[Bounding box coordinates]
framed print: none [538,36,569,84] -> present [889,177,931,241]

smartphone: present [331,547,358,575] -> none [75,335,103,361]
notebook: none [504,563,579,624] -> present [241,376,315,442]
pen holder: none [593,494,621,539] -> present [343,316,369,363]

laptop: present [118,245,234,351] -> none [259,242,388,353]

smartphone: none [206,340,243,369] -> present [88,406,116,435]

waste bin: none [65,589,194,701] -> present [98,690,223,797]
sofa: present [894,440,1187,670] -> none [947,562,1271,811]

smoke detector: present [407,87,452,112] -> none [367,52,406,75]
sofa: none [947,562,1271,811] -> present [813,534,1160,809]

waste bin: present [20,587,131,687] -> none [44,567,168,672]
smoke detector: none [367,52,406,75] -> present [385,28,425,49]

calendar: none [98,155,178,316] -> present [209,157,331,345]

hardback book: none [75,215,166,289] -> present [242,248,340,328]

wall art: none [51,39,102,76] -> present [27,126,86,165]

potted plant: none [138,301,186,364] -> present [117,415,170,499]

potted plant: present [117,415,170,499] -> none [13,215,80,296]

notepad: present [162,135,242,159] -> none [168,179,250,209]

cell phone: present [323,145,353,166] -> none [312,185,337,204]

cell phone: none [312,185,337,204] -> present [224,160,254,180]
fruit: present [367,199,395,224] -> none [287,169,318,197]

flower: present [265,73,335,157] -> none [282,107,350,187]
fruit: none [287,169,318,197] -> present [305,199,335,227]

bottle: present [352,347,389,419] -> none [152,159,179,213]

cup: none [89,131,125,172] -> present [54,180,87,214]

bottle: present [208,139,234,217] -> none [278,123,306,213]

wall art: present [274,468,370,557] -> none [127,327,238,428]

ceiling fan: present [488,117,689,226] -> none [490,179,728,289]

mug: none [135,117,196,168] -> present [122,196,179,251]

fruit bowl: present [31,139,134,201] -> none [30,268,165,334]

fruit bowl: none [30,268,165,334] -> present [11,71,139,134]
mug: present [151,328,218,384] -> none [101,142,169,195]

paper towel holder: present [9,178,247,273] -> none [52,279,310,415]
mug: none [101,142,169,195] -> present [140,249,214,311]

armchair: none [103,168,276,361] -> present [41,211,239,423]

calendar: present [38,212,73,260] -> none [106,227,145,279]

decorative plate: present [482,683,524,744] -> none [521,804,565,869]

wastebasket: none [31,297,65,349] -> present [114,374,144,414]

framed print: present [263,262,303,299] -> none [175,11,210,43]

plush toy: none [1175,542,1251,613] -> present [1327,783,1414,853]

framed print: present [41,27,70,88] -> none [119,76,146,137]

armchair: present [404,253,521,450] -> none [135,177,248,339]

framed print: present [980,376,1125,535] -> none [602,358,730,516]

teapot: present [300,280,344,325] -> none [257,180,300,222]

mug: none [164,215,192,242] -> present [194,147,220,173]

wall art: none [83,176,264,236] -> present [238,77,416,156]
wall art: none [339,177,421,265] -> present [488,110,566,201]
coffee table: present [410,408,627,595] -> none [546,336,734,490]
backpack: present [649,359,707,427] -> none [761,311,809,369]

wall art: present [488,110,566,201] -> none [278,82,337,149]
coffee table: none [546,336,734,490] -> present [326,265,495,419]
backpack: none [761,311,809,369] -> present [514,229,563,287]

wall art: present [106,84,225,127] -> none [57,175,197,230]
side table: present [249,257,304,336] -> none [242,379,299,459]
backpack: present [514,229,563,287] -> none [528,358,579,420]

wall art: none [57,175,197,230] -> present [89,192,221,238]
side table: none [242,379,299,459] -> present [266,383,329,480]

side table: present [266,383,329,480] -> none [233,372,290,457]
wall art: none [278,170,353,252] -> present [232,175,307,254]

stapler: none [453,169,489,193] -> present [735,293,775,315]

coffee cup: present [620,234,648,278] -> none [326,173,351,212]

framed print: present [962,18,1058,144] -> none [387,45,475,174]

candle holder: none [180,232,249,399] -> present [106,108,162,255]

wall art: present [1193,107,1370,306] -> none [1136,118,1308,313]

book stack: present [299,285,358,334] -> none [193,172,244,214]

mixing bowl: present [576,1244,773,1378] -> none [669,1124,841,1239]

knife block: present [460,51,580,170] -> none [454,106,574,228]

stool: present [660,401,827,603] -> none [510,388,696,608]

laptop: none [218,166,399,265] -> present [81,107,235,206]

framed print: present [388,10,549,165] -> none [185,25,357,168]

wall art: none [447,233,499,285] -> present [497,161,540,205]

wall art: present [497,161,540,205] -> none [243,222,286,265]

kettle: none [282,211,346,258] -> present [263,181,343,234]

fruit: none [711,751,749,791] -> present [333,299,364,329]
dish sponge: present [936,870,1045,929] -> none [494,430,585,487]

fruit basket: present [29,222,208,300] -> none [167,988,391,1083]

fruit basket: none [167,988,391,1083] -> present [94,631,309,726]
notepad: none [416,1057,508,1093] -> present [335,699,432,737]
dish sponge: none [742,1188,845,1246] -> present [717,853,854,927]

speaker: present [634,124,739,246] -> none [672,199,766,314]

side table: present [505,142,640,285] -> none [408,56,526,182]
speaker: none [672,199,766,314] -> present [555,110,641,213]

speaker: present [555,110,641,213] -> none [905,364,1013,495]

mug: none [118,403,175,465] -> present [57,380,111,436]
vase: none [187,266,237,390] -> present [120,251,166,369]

TRY IT » In full and exactly as written, repeat the data.

REPLY TO THE TASK »
framed print: none [538,36,569,84] -> present [889,177,931,241]

smartphone: present [331,547,358,575] -> none [75,335,103,361]
notebook: none [504,563,579,624] -> present [241,376,315,442]
pen holder: none [593,494,621,539] -> present [343,316,369,363]

laptop: present [118,245,234,351] -> none [259,242,388,353]

smartphone: none [206,340,243,369] -> present [88,406,116,435]

waste bin: none [65,589,194,701] -> present [98,690,223,797]
sofa: present [894,440,1187,670] -> none [947,562,1271,811]

smoke detector: present [407,87,452,112] -> none [367,52,406,75]
sofa: none [947,562,1271,811] -> present [813,534,1160,809]

waste bin: present [20,587,131,687] -> none [44,567,168,672]
smoke detector: none [367,52,406,75] -> present [385,28,425,49]

calendar: none [98,155,178,316] -> present [209,157,331,345]

hardback book: none [75,215,166,289] -> present [242,248,340,328]

wall art: none [51,39,102,76] -> present [27,126,86,165]

potted plant: none [138,301,186,364] -> present [117,415,170,499]

potted plant: present [117,415,170,499] -> none [13,215,80,296]

notepad: present [162,135,242,159] -> none [168,179,250,209]

cell phone: present [323,145,353,166] -> none [312,185,337,204]

cell phone: none [312,185,337,204] -> present [224,160,254,180]
fruit: present [367,199,395,224] -> none [287,169,318,197]

flower: present [265,73,335,157] -> none [282,107,350,187]
fruit: none [287,169,318,197] -> present [305,199,335,227]

bottle: present [352,347,389,419] -> none [152,159,179,213]

cup: none [89,131,125,172] -> present [54,180,87,214]

bottle: present [208,139,234,217] -> none [278,123,306,213]

wall art: present [274,468,370,557] -> none [127,327,238,428]

ceiling fan: present [488,117,689,226] -> none [490,179,728,289]

mug: none [135,117,196,168] -> present [122,196,179,251]

fruit bowl: present [31,139,134,201] -> none [30,268,165,334]

fruit bowl: none [30,268,165,334] -> present [11,71,139,134]
mug: present [151,328,218,384] -> none [101,142,169,195]

paper towel holder: present [9,178,247,273] -> none [52,279,310,415]
mug: none [101,142,169,195] -> present [140,249,214,311]

armchair: none [103,168,276,361] -> present [41,211,239,423]

calendar: present [38,212,73,260] -> none [106,227,145,279]

decorative plate: present [482,683,524,744] -> none [521,804,565,869]

wastebasket: none [31,297,65,349] -> present [114,374,144,414]

framed print: present [263,262,303,299] -> none [175,11,210,43]

plush toy: none [1175,542,1251,613] -> present [1327,783,1414,853]

framed print: present [41,27,70,88] -> none [119,76,146,137]

armchair: present [404,253,521,450] -> none [135,177,248,339]

framed print: present [980,376,1125,535] -> none [602,358,730,516]

teapot: present [300,280,344,325] -> none [257,180,300,222]

mug: none [164,215,192,242] -> present [194,147,220,173]

wall art: none [83,176,264,236] -> present [238,77,416,156]
wall art: none [339,177,421,265] -> present [488,110,566,201]
coffee table: present [410,408,627,595] -> none [546,336,734,490]
backpack: present [649,359,707,427] -> none [761,311,809,369]

wall art: present [488,110,566,201] -> none [278,82,337,149]
coffee table: none [546,336,734,490] -> present [326,265,495,419]
backpack: none [761,311,809,369] -> present [514,229,563,287]

wall art: present [106,84,225,127] -> none [57,175,197,230]
side table: present [249,257,304,336] -> none [242,379,299,459]
backpack: present [514,229,563,287] -> none [528,358,579,420]

wall art: none [57,175,197,230] -> present [89,192,221,238]
side table: none [242,379,299,459] -> present [266,383,329,480]

side table: present [266,383,329,480] -> none [233,372,290,457]
wall art: none [278,170,353,252] -> present [232,175,307,254]

stapler: none [453,169,489,193] -> present [735,293,775,315]

coffee cup: present [620,234,648,278] -> none [326,173,351,212]

framed print: present [962,18,1058,144] -> none [387,45,475,174]

candle holder: none [180,232,249,399] -> present [106,108,162,255]

wall art: present [1193,107,1370,306] -> none [1136,118,1308,313]

book stack: present [299,285,358,334] -> none [193,172,244,214]

mixing bowl: present [576,1244,773,1378] -> none [669,1124,841,1239]

knife block: present [460,51,580,170] -> none [454,106,574,228]

stool: present [660,401,827,603] -> none [510,388,696,608]

laptop: none [218,166,399,265] -> present [81,107,235,206]

framed print: present [388,10,549,165] -> none [185,25,357,168]

wall art: none [447,233,499,285] -> present [497,161,540,205]

wall art: present [497,161,540,205] -> none [243,222,286,265]

kettle: none [282,211,346,258] -> present [263,181,343,234]

fruit: none [711,751,749,791] -> present [333,299,364,329]
dish sponge: present [936,870,1045,929] -> none [494,430,585,487]

fruit basket: present [29,222,208,300] -> none [167,988,391,1083]

fruit basket: none [167,988,391,1083] -> present [94,631,309,726]
notepad: none [416,1057,508,1093] -> present [335,699,432,737]
dish sponge: none [742,1188,845,1246] -> present [717,853,854,927]

speaker: present [634,124,739,246] -> none [672,199,766,314]

side table: present [505,142,640,285] -> none [408,56,526,182]
speaker: none [672,199,766,314] -> present [555,110,641,213]

speaker: present [555,110,641,213] -> none [905,364,1013,495]

mug: none [118,403,175,465] -> present [57,380,111,436]
vase: none [187,266,237,390] -> present [120,251,166,369]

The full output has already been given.